Christians in Iran and Turkey face marginalization, discrimination, and persecution

TEHRAN / ANKARA — Religious minorities in Iran have suffered from marginalization and discrimination since the Islamic Revolution in 1979. Although the Christian population in Iran today has reached about 16,000, human rights violations against them are common. They live under threats and intimidation by the Islamic Revolutionary Guard Corps (IRGC) and other arms of the Iranian regime.

Local sources reported that the Iranian authorities subjected three Christians to trial after passing a new amendment to the Penal Code. According to the International Christian Solidarity Organization, the three Christians were charged with engaging in “sectarian activities” and making propaganda against the Islamic regime. Reportedly, Iranian authorities constantly pressured them to leave the country.

In related news, well-informed reports indicated that Christians in Turkey are increasingly marginalized and persecuted. The recent annual report of the Protestant Churches Association in Turkey shed light on the situation of Protestant Christians in the country and the discrimination they are subjected to.

The report revealed the continuing challenges facing the Protestant Christians, including the Turkish government obstructing the building of Protestant worship centers. Lacking places of worship, it is difficult for Protestants in the country to meet.

Protestants in Turkey have also reportedly been asked by people identifying themselves as civilian police and intelligence officers to spy on the community.
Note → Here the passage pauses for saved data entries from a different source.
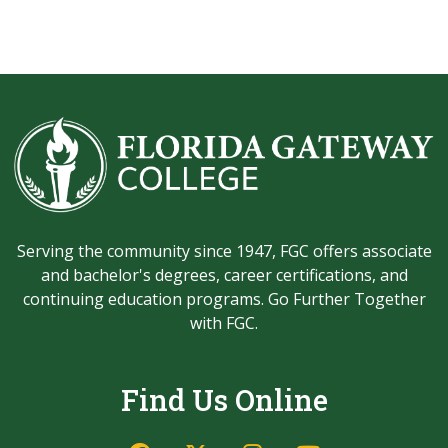
Serving the community since 1947, FGC offers associate
and bachelor's degrees, career certifications, and
continuing education programs. Go Further Together
with FGC.
Find Us Online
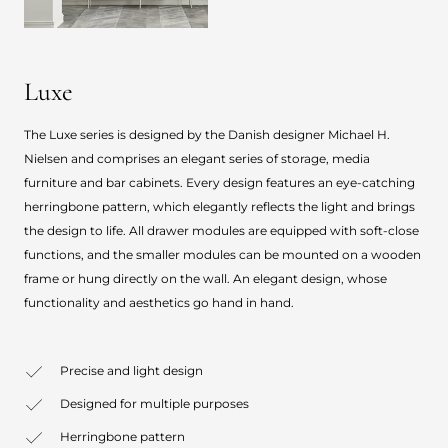
Luxe
The Luxe series is designed by the Danish designer Michael H.
Nielsen and comprises an elegant series of storage, media
furniture and bar cabinets. Every design features an eye-catching
herringbone pattern, which elegantly reflects the light and brings
the design to life. All drawer modules are equipped with soft-close
functions, and the smaller modules can be mounted on a wooden
frame or hung directly on the wall. An elegant design, whose
functionality and aesthetics go hand in hand.
Precise and light design
Designed for multiple purposes
Herringbone pattern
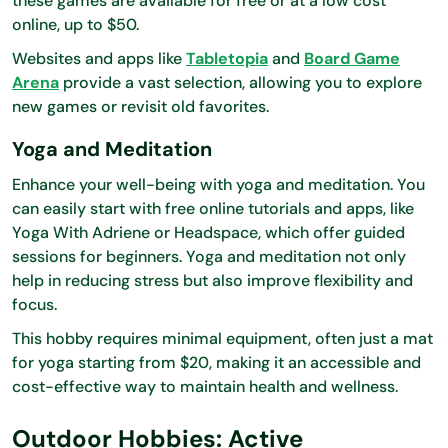
these games are available for free or at a low cost
online, up to $50.
Websites and apps like
Tabletopia
and
Board Game
Arena
provide a vast selection, allowing you to explore
new games or revisit old favorites.
Yoga and Meditation
Enhance your well-being with yoga and meditation. You
can easily start with free online tutorials and apps, like
Yoga With Adriene or Headspace, which offer guided
sessions for beginners. Yoga and meditation not only
help in reducing stress but also improve flexibility and
focus.
This hobby requires minimal equipment, often just a mat
for yoga starting from $20, making it an accessible and
cost-effective way to maintain health and wellness.
Outdoor Hobbies: Active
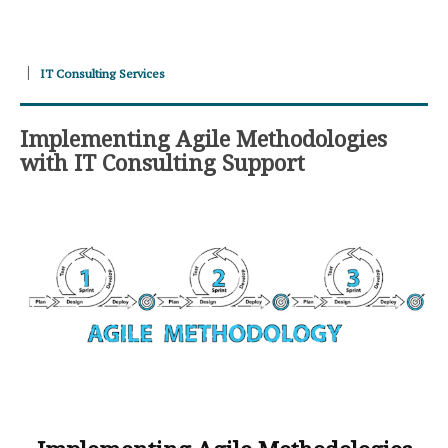
IT Consulting Services
Implementing Agile Methodologies
with IT Consulting Support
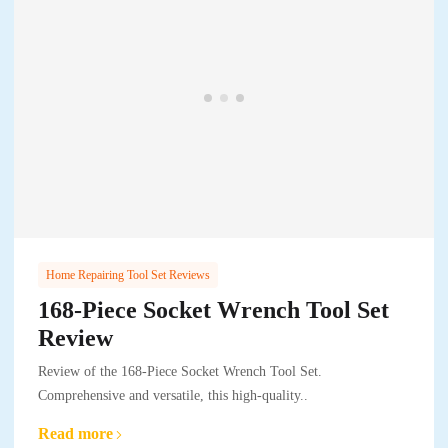
Home Repairing Tool Set Reviews
168-Piece Socket Wrench Tool Set
Review
Review of the 168-Piece Socket Wrench Tool Set.
Comprehensive and versatile, this high-quality..
Read more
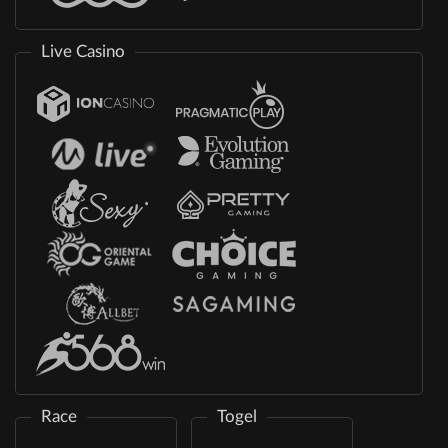
Live Casino
Race
Togel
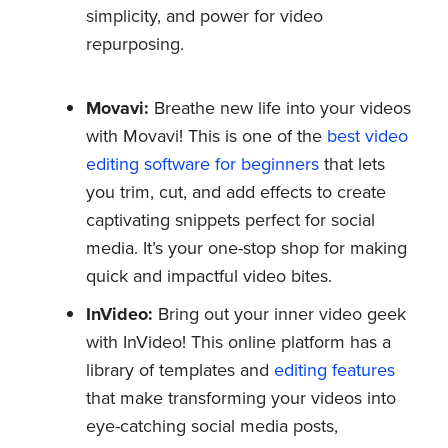
simplicity, and power for video
repurposing.
Movavi:
Breathe new life into your videos
with Movavi! This is one of the
best video
editing software for beginners
that lets
you trim, cut, and add effects to create
captivating snippets perfect for social
media. It’s your one-stop shop for making
quick and impactful video bites.
InVideo:
Bring out your inner video geek
with InVideo! This online platform has a
library of templates and
editing features
that make transforming your videos into
eye-catching social media posts,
“If these are public officials, it is alarming that the authorities approach their citizens whose worship places are public with such suspicion. If these are not public officials, again, the situation is alarming because it would indicate that some people are ‘playing the role of the state’ to monitor and intimidate the Protestant community,” Dr. Mine Yildirim, head of the Freedom of Belief Initiative and Eurasia Civil Society Program at Norwegian Helsinki Committee, told Arab News.

The U.S. is increasingly interested in Turkey’s treatment of Christians. The U.S. State Department’s 2020 report on International Religious Freedom pointed to an escalation of religious and ethnic violations in Turkey, noting that external intervention should not be required for Turkey to change its policies.